Distance education can now be considered a viable means of providing higher education for many universities. In the study of Evaluating Distance Education: The Student Perspective, student opinions were sought to assist in providing information that will help institutions develop a distance education evaluation system by creating or choosing a proper student evaluation instrument and procedures that will provide valid and reliable answers in order to make applicable decisions. A survey was developed that covered topics that could assist in identifying the framework needed for the web-based evaluation system. The framework under study included: (a) evaluation design and format, (b) evaluation questions used and the manner in which they are constructed, (c) areas that should be emphasized, (d) frequencies of feedback and evaluation needed, and (e) the motivation required for valid and reliable responses.
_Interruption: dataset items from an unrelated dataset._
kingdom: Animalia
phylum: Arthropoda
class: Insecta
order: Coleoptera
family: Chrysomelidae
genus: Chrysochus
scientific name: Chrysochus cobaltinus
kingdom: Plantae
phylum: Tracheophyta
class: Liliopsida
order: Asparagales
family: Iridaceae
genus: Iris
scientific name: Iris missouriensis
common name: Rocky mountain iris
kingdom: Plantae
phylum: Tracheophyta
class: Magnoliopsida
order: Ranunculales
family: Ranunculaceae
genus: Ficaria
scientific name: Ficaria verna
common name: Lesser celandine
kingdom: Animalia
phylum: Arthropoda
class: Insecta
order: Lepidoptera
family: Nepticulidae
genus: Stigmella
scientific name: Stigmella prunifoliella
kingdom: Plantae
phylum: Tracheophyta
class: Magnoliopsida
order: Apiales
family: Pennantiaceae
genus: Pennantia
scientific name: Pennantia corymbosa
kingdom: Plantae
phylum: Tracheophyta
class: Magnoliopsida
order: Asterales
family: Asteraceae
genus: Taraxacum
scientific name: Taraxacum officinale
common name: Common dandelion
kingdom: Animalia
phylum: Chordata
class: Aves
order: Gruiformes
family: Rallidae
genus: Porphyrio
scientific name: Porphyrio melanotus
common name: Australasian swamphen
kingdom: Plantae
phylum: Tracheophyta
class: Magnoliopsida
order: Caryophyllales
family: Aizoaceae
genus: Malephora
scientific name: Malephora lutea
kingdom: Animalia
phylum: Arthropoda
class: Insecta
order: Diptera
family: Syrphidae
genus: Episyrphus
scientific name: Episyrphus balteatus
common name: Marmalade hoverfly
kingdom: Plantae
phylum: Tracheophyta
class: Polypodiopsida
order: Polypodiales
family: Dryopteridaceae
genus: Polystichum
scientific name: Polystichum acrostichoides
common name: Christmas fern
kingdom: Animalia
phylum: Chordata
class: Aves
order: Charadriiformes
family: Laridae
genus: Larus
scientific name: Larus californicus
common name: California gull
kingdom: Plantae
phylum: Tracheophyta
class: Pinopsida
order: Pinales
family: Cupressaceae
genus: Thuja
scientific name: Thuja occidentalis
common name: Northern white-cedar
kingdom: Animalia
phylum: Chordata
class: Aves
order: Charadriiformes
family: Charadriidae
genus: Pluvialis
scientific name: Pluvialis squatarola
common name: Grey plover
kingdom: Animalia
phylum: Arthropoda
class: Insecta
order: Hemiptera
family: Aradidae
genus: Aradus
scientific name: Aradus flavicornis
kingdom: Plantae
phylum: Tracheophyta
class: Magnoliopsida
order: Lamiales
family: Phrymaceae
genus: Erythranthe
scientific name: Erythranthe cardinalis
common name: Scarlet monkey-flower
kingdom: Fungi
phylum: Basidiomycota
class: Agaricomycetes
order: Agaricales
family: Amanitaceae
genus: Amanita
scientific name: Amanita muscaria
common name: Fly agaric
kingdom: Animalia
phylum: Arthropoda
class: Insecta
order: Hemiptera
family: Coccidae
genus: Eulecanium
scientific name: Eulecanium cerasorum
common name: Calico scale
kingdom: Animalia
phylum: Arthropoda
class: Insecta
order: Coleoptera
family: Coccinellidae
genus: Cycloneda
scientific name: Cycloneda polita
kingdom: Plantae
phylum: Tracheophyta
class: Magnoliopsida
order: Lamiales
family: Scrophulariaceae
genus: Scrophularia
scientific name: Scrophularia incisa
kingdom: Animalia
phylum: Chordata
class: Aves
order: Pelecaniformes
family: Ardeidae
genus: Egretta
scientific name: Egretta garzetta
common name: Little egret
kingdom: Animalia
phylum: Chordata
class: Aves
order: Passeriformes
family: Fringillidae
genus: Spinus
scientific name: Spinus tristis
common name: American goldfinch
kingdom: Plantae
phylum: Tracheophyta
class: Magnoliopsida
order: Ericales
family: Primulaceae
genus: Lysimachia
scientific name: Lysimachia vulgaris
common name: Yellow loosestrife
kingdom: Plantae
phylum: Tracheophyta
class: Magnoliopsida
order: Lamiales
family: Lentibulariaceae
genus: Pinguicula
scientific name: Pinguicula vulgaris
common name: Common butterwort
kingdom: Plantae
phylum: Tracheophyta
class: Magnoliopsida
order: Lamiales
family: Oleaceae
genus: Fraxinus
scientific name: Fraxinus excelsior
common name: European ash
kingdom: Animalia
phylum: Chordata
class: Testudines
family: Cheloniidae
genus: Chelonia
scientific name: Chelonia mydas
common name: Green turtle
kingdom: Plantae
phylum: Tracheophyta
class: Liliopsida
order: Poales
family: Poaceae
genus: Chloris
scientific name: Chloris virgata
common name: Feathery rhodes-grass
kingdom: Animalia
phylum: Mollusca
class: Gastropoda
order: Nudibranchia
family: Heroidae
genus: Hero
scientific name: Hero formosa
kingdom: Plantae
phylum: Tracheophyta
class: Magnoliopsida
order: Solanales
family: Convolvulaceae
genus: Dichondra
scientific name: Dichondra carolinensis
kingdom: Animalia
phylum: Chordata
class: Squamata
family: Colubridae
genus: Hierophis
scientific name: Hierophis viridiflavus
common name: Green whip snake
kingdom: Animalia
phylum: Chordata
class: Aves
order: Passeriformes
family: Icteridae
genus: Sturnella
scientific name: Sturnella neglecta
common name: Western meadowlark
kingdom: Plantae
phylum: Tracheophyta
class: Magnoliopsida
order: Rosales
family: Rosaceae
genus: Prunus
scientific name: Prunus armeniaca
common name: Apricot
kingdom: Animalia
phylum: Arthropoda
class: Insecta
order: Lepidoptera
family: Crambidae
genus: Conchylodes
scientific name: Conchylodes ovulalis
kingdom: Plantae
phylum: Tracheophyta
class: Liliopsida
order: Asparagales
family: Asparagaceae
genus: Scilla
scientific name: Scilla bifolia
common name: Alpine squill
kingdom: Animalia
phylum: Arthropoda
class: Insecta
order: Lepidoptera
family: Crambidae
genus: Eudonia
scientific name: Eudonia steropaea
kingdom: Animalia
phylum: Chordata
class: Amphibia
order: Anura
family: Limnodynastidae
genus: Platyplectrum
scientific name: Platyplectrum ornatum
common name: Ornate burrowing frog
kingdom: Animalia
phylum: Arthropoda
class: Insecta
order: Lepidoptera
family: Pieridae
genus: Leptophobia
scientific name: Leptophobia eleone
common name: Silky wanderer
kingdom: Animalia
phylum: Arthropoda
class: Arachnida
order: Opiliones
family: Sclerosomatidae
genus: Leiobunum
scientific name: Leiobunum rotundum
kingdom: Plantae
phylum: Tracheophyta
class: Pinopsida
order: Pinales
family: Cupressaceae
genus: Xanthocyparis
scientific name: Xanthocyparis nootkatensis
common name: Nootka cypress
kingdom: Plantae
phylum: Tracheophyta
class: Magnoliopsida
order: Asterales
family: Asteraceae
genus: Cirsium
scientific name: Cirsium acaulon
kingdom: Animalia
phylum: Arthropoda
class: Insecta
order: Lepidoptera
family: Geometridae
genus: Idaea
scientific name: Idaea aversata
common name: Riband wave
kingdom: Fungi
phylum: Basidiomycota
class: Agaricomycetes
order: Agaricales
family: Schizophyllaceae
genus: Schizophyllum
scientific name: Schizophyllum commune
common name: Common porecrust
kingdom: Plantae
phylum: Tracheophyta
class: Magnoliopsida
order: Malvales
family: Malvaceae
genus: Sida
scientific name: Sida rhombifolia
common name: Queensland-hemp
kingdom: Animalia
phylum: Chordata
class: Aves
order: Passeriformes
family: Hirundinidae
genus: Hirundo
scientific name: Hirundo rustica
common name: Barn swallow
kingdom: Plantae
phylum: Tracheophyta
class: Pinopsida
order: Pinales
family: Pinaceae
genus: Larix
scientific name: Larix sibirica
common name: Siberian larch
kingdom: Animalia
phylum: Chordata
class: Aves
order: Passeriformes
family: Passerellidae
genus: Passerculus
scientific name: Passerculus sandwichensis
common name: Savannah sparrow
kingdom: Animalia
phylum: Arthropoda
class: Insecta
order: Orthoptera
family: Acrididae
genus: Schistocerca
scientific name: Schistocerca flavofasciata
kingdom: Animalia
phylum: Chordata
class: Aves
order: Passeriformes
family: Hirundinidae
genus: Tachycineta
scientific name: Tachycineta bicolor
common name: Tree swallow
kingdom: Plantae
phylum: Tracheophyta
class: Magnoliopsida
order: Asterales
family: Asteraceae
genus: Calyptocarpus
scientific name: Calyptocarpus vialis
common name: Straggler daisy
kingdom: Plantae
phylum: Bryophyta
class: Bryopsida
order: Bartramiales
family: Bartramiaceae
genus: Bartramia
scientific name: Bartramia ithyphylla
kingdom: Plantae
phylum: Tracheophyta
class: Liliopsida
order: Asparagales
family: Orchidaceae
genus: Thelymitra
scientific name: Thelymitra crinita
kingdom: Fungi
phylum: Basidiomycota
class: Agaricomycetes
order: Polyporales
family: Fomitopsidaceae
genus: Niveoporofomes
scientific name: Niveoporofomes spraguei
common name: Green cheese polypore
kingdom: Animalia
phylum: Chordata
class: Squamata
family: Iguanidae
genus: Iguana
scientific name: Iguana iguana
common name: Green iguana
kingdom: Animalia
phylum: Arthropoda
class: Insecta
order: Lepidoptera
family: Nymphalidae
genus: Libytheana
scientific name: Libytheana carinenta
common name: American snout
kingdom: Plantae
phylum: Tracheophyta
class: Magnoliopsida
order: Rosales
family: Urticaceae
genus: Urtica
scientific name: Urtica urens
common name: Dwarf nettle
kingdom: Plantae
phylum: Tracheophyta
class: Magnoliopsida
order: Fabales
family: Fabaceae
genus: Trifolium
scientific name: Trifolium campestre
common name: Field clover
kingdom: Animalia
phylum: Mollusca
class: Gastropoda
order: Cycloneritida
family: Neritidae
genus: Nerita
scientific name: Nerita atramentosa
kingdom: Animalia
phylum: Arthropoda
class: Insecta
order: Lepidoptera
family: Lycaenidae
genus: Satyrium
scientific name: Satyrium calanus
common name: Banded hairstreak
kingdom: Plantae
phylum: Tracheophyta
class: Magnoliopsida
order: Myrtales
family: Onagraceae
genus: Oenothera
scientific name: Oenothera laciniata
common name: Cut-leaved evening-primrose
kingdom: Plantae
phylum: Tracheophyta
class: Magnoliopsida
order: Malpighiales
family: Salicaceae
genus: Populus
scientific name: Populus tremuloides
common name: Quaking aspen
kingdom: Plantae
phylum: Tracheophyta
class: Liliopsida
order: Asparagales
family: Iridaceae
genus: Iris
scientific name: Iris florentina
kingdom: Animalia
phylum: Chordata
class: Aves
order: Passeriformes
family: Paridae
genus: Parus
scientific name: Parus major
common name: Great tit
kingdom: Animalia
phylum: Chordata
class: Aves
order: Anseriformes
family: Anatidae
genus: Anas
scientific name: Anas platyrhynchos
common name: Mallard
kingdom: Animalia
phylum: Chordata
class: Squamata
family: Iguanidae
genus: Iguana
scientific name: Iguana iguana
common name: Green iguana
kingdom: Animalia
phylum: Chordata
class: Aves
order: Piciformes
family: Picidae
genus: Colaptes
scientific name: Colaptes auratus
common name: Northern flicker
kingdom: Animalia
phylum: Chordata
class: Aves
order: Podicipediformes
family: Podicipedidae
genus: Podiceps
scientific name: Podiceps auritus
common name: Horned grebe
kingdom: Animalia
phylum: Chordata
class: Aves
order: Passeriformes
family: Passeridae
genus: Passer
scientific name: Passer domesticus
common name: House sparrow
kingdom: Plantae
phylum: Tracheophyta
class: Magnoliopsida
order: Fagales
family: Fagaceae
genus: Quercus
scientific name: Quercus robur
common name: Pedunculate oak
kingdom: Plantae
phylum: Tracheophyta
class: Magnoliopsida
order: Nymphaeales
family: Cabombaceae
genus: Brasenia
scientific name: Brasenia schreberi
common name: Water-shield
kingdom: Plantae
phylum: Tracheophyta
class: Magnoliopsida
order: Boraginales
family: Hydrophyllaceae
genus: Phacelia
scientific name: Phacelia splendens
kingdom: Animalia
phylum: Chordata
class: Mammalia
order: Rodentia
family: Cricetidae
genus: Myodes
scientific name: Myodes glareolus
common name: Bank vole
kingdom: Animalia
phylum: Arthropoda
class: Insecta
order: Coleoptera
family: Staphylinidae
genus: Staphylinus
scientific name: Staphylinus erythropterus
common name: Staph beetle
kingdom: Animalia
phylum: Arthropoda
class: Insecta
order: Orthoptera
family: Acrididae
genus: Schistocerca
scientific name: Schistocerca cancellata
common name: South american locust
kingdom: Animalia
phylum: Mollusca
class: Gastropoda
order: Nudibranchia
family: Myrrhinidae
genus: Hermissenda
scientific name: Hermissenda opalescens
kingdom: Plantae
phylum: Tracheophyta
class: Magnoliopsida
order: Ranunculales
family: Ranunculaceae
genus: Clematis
Items of importance to the student perspective were determined by calculating percentages of the student responses. Discoveries of student perspectives were made on the realization of course differences for traditional and web-based courses, the frequency of evaluations experienced during the length of courses, the amount of emphasis placed on questions in traditional and web-based courses, whether or not traditional evaluation instruments were appropriate for evaluating web-based courses, what students ranked highest as to the use of evaluation data, what motivates or de-motivates students to provided valid and reliable evaluation responses, what questions should be added to web-based course evaluations, whether or not additional feedback was requested during the course, whether students consider themselves as customers of the university, and whether or not students feel competent in the role as evaluator. In order for distance education evaluations to provide the necessary information that will assist distance education programs in meeting student needs and continue to be a viable delivery means of education for universities, this study advocates entire distance education evaluation system and instrument modifications. It further recommends the revision of evaluations used for blended courses to prevent the loss of valuable information.